I think what I really need from D. (and consequently also from my mother, although I’m not sure I’ll be able to get either) is to hear, and to really feel, that it’s ok for me to move on. That she isn’t at all jealous of A. taking over, that, in fact, she is happy to hear of the progress I’m making. I think it’s necessary for me to be able to really take things further with A. Because as long as I keep hearing this voice, false as it is, telling me that I am being disloyal, I just can’t.
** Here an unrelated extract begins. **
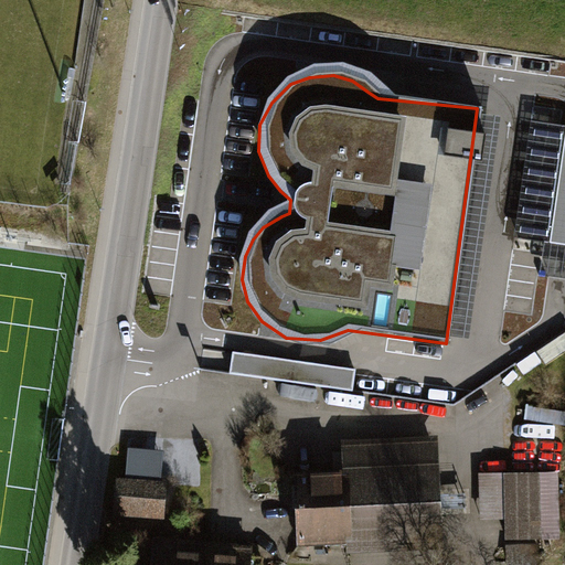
[(564,140),(543,138),(529,245),(564,249),(564,140)]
A. (or G., for that matter) telling me that it’s ok, that I have every right to move on, to do what I need to feel ok about myself, – well, it just doesn’t cut it. I’m way too pre-conditioned to tune in to that little voice at the back of my head telling me the opposite. It doesn’t matter that I can see exactly where that voice comes from, or how little sense it makes to listen to it, I just can’t drown it out.

So, there you go. Textbook example of transference in action.

Anyway, must rush. That plane won’t wait for me!